Prior to making the offseason moves for Rich Harden and Brandon McCarthy, the Oakland Athletics already had the best pitching staff in the American League. Their 3.56 team ERA ranked first in the AL last year and fourth in the big leagues behind San Francisco, San Diego and Atlanta. The starting rotation stands to get better with another year of experience for young twenty-somethings Trevor Cahill, Brett Anderson and Gio Gonzalez.
With Dallas Braden sliding into the fourth slot, the fifth becomes an arms race between McCarthy, Harden, September call-up Bobby Cramer and the stirrup-clad Josh Outman, presumably sending the rest to an already solid bullpen. McCarthy and Harden seem to be the front-runners to pitch every fifth day. However, Josh Outman is an intriguing option as he pitched well in the first half of the 2009 season before Tommy John surgery shut him down prematurely.
The front-end of the rotation is set with Brett Anderson and Trevor Cahill each returning with sub-three ERAs from 2010 and in Cahill’s case, all-star recognition. Gio Gonzalez comes into the 2010 season not far behind them with his own 3.23 ERA and led the team with 171 strikeouts. Beyond the stats, Gonzalez seemed to mature from an unquestioned talent to a quality starter in 2010.
Lest we forget, their likely least talented pitcher threw a perfect game last year.
Behind the great rotation is a bullpen not likely to give up too many leads, anchored by two-time all-star Andrew Bailey (25 saves and a 1.47 ERA in 2010) and solid setup men Michael Wuertz and Brad Zeigler. It only gets stronger with the return of Joey Devine (0.59 ERA in 42 games in 2008) and whomever doesn’t make the opening day starting rotation. Southpaws Craig Breslow and Jerry Blevins seem set to be the left-handed options out of the bullpen for Manager Bob Geren. The two come into the 2011 season boasting mid-three ERAs each.
Questions certainly abound on the injury front. Will Devine and Outman be fully recovered from serious surgeries?
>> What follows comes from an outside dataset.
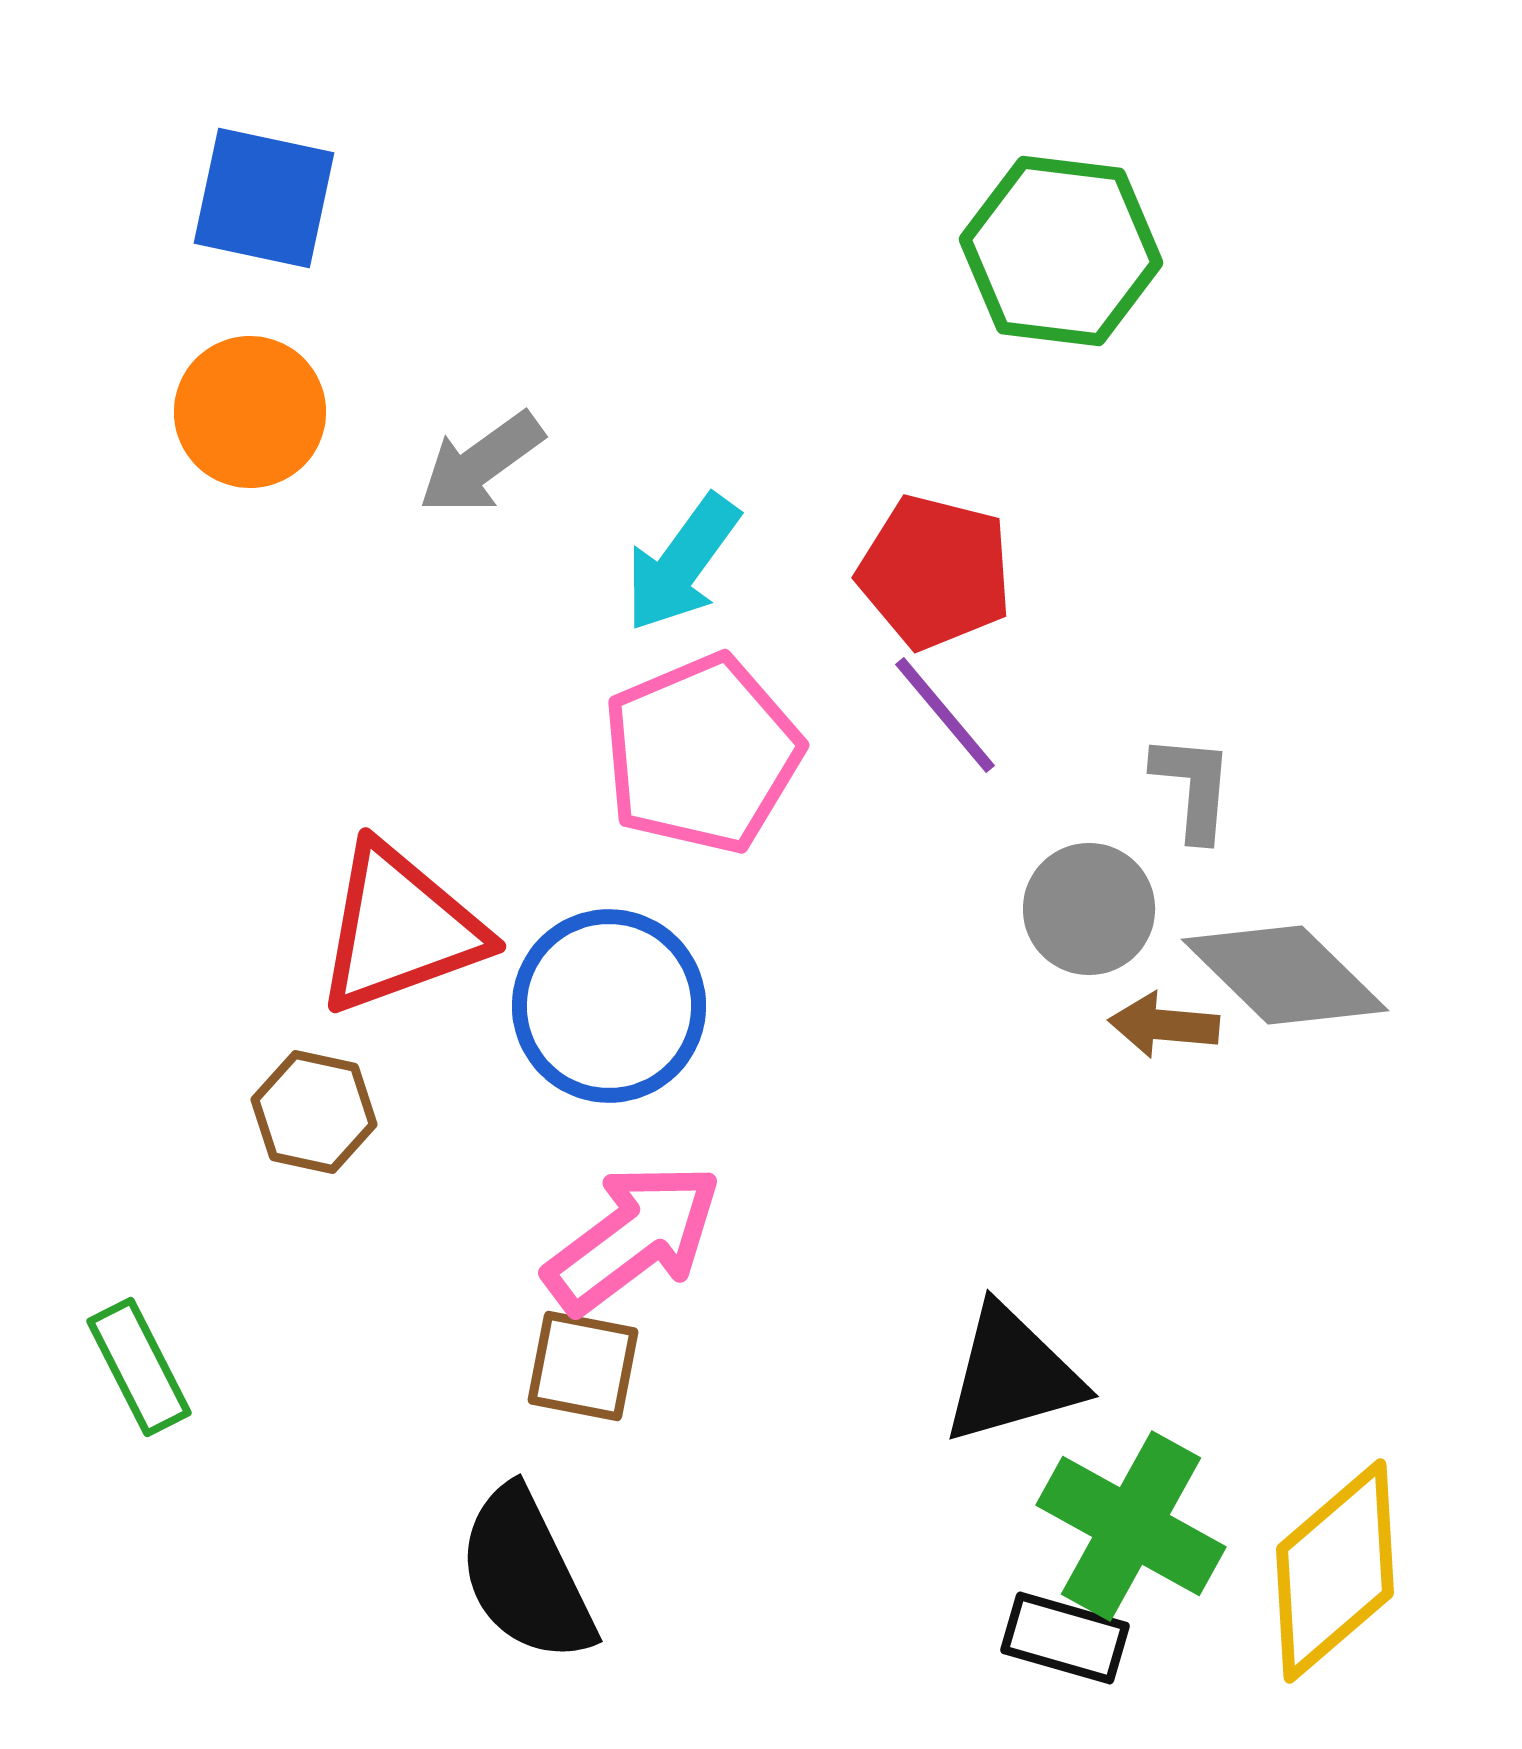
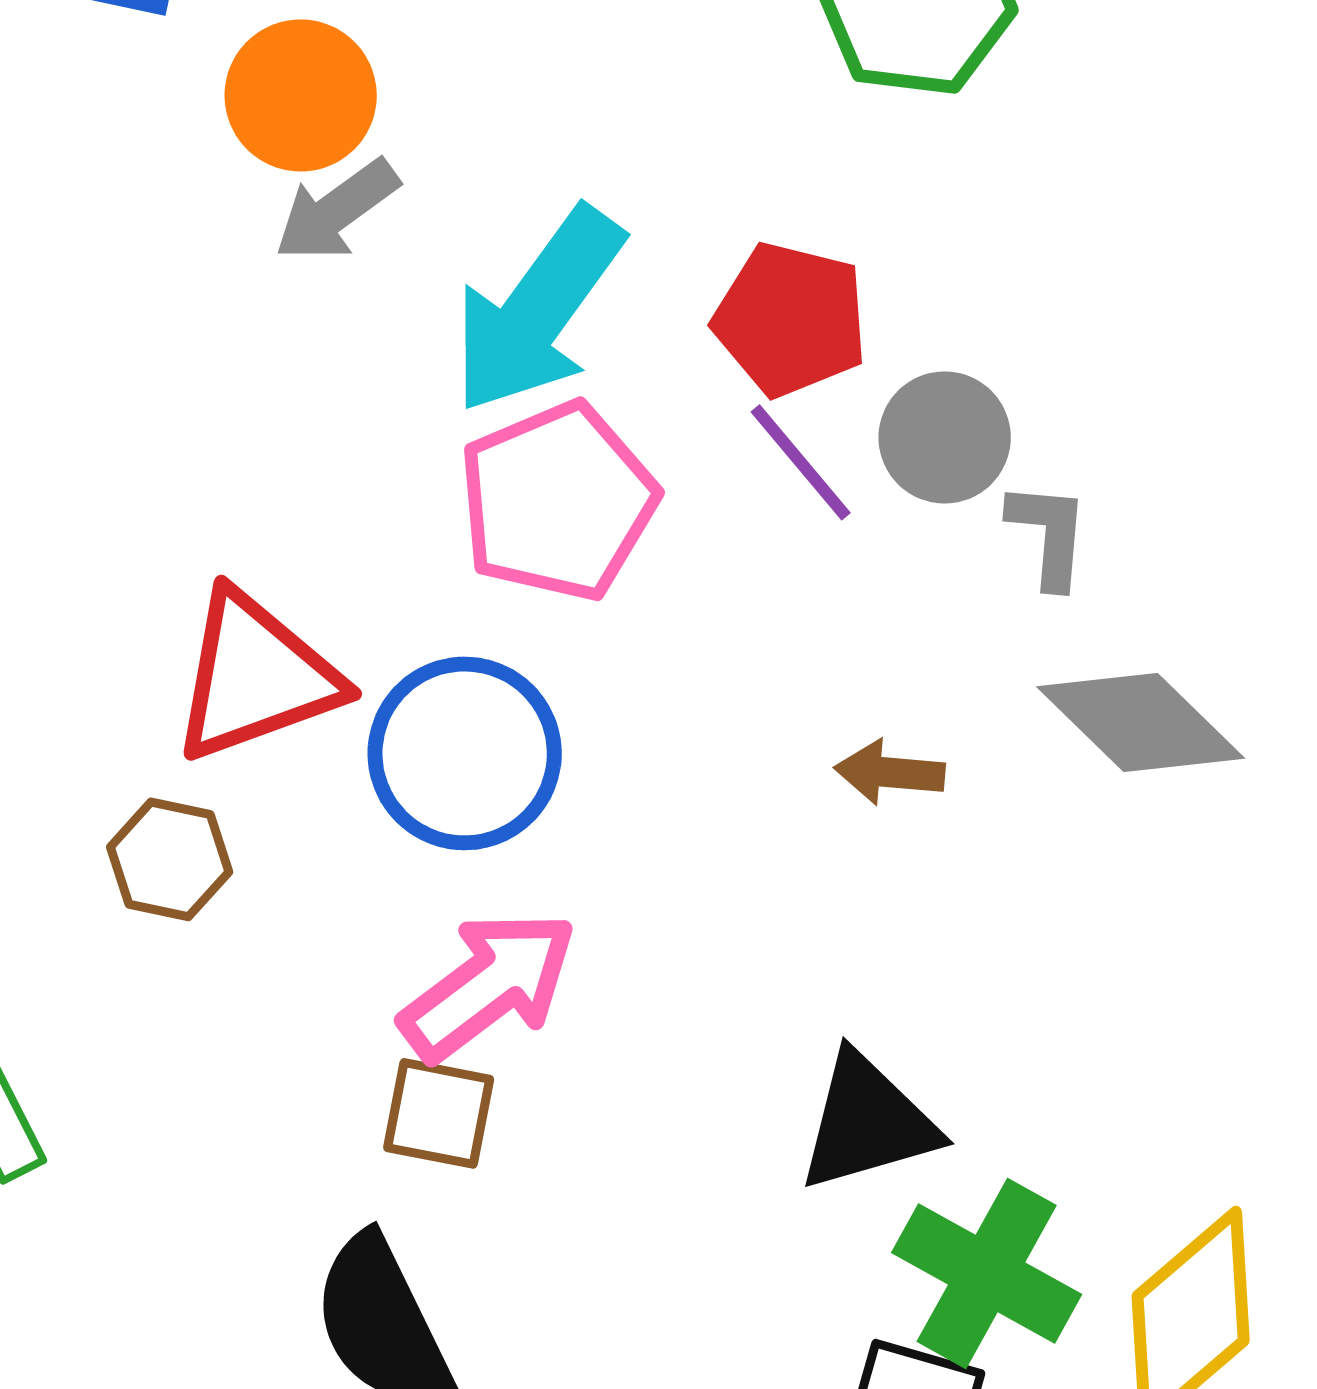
orange circle: (250, 412) -> (301, 95), moved
cyan arrow: (682, 563) -> (538, 310), size x1.5
gray circle: (1089, 909) -> (945, 437), moved
brown arrow: (1164, 1025) -> (890, 772), moved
Will Brett Anderson complete a full season? How much does the pitcher-friendly ballpark in Oakland deflate the team’s ERA? Is there any other AL pitching staff within sniffing distance of the A’s for these questions to matter?
There are quality staffs around the American League, but none that challenge Oakland. The Tampa Bay Rays have an ace in David Price and two flame-throwers (Joaquin Benoit and Rafael Soriano) in the bullpen but won’t dazzle you otherwise.
Have you heard that Cliff Lee no longer pitches for the Rangers? C.J. Wilson and Colby Lewis are solid but Texas still needs to fill out the rest of their rotation.
The front-end of the Red Sox rotation looks scary with Clay Buchholz and Jon Lester coming off great years. John Lackey is a pitcher that everyone wants in their rotation and loves to pitch in big games. Beyond those three, they have three potential starters with good track records but who struggled in 2010. Tim Wakefield, Josh Beckett and Daisuke Matsuzaka all had sub-standard years for the Sox.
The pitching staff for the A’s, combined with an upgraded lineup should have fans optimistic about the 2011 season. They can now challenge the scary lineups in New York, Boston, Texas, Minnesota, etc. After all, pitching wins championships. The Giants just proved it.